My cat is lying out of the sun, to my right. There is something supremely comforting, knowing that she’s alive and relaxed, and feeling safe. When I first met her, she was an anxious cat – being a rescue, and belonging to someone else. Watching her gradually ‘undo’ her nervous habits has helped me undo some of mine.

‘Space Out’ has some sentiments that remind me, or help me feel okay about not having all of my long-term memories intact (I explain a bit about that here, but please be mindful that it contains reference to medical procedures some may find disturbing). That we’re fallible because we’re human, and that is okay (well, as long as we’re not doing it on purpose).

Both the zines are like reading a hug from a stranger who is somehow familiar. Isn’t that why we choose to create, and keep on creating? Most of our economies don’t value creatives the way they should – unless they’re able to be profitable (which is totally crap, by the by – please do NOT confuse me for one of those who thinks this is a good way to be). One of the things I like about my depression is that due to seeing the lows the mind can fall to, sometimes a stranger being kind – or being themselves has this ability to make you feel like…you could be a nobody to yourself but someone who doesn’t even know you thinks you’re worth something, and they don’t look to gain from it.

That’s also what this series of posts will hopefully be about.

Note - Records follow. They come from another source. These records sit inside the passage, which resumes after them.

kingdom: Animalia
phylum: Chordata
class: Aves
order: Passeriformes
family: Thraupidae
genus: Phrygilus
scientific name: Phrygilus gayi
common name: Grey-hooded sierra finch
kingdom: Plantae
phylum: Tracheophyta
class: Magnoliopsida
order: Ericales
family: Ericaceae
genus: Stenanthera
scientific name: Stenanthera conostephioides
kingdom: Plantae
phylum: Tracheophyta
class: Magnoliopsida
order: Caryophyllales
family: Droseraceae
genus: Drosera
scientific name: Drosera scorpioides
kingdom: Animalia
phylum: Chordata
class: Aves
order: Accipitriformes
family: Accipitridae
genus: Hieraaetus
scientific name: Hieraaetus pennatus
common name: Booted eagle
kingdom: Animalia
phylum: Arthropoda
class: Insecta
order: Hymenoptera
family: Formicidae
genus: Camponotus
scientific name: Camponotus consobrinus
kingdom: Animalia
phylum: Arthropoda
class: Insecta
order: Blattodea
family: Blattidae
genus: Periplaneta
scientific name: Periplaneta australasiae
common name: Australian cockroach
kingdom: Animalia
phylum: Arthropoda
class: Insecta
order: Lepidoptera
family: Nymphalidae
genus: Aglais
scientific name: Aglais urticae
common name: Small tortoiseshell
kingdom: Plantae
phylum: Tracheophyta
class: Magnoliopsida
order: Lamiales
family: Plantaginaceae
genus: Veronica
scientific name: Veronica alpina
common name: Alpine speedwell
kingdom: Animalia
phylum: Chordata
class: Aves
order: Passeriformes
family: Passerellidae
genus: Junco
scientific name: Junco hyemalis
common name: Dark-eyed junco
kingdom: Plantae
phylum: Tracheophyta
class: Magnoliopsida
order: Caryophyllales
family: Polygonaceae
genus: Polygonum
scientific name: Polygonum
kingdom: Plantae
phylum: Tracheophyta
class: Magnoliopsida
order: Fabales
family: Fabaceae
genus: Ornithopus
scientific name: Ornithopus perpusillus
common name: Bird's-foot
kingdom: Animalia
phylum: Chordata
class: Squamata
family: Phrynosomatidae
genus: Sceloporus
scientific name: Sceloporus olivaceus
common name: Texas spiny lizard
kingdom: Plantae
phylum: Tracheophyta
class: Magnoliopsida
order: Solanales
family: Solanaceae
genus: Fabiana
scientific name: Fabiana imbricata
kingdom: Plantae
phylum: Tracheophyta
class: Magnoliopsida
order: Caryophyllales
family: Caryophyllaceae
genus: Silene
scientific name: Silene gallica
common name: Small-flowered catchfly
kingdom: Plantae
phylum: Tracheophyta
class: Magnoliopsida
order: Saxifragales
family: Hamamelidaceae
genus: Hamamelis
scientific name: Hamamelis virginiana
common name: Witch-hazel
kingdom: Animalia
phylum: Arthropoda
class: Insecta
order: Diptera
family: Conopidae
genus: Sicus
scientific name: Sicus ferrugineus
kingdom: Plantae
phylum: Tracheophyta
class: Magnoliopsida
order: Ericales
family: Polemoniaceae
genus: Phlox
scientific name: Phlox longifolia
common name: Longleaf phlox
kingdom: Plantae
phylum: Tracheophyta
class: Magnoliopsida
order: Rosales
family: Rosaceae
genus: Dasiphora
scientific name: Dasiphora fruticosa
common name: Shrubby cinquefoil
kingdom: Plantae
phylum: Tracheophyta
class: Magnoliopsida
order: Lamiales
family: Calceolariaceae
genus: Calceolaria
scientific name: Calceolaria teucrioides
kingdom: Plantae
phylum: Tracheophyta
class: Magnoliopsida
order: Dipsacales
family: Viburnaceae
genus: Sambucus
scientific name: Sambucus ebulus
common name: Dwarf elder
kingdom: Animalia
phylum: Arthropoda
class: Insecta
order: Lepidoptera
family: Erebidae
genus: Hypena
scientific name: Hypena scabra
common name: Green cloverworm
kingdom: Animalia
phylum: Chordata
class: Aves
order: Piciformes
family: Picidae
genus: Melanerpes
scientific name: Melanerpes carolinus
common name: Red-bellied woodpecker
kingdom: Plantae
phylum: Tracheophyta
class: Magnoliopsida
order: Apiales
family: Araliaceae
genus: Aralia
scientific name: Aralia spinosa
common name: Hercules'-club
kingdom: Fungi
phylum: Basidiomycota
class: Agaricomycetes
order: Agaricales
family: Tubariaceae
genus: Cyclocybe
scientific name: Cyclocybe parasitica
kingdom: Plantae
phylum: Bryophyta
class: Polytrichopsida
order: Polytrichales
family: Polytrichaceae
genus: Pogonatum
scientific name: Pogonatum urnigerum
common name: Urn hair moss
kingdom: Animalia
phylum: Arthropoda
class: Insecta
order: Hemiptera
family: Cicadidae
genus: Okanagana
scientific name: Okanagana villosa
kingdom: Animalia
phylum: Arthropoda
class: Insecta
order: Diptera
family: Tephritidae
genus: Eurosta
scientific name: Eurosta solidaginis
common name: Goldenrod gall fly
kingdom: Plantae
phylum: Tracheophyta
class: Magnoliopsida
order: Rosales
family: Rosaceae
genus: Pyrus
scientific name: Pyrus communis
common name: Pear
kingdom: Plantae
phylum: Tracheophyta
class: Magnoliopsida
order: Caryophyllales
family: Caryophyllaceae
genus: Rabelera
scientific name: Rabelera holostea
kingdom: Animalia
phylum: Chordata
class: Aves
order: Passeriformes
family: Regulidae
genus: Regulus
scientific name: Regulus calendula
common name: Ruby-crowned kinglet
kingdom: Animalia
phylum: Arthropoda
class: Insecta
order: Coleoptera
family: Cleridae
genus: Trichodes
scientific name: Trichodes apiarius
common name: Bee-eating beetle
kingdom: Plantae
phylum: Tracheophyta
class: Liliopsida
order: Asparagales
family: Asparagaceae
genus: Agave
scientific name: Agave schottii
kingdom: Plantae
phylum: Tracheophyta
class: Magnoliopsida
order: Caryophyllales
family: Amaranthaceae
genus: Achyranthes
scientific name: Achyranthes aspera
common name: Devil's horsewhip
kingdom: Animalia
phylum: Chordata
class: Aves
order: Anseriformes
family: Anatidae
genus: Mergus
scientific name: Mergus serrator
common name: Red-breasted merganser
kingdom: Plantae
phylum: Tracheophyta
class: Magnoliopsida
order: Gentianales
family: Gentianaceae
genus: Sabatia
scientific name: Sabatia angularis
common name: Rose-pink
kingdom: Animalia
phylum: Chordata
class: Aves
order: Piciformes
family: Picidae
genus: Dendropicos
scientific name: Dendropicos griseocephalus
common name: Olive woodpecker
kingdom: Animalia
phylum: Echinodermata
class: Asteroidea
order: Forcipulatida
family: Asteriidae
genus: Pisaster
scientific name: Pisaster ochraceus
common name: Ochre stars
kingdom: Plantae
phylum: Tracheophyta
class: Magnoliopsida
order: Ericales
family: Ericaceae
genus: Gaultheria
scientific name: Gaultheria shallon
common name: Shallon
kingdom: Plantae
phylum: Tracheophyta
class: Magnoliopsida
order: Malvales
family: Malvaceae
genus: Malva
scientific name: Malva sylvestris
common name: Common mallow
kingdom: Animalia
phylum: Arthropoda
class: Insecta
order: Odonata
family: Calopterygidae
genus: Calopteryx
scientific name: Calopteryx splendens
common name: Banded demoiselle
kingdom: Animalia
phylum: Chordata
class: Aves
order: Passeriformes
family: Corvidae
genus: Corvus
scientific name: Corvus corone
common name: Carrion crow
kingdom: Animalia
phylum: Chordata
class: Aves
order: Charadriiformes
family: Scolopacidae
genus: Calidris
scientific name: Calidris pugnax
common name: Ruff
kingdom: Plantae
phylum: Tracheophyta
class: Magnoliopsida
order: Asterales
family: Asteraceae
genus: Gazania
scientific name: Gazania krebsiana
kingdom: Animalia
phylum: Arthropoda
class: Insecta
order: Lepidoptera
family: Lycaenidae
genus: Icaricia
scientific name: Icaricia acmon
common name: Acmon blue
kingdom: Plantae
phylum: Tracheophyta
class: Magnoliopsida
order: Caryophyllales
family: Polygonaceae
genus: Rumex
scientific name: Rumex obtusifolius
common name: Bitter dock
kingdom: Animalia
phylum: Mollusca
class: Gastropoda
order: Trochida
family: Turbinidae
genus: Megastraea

Revelling in multidimensional living when you’ve spent twenty or so years with…the volume turned down, or not up to speed. Rejoicing in half-price boxes of choc-coated matcha ice cream confection-whatsits. Rejoicing in having a clean, dry, warm bed to sleep in. Not worrying about how much you get paid, and when that will be.

Soooo, guess who’s the dumbarse who totes picked a tinnie based on its purty label! Was expecting a watermelony gose like the one I’d tried at Bar SK but accidentally got one that tastes like seaweed and a bitter lager – which is actually the pilsner influence! And no, the seaweed isn’t gross, and – bear with me – isn’t awful! Goses are supposed to be salty anyway, and this had that savoury, clean Mex-lagerish thing happening that went well with my matcha ice cream splurge. It’s sort of sad that just as I was really digging ‘Down She Gose’, it finished!

Just as it was starting to warm up and get less lager-pilsnerish, it was GONE. Having said that, in terms of gose-country, it’s not that salty or sour, but that might make it an entry-level beer into that style (protip: now you know what to get for your beer-nerdy family member/friend/colleague etc.).

If you have a perv on their website, they have quite a few fab tinnies (the grapefruit and marigold saison sounds divine?!). Anyway, keep an open mind and palate! Seaweed-salty low-booze beer is way better than you think it’d sound. Besides, this is Melbourne, we’re used to assaulting newfangled sensations!

In acknowledging that not everyone wants to drink alcohol, a great non-alcoholic alternative might be genmaicha (Japanese roasted rice green tea). Of course it goes well with sushi, and light, subtle flavours. Hit me up with hiyayakko right now, please!

*sings* it’s gonna be alright…with Gigiiiiiiii…

*worth watching the whole thing, but from 4’24” is why I’ve hotlinked it!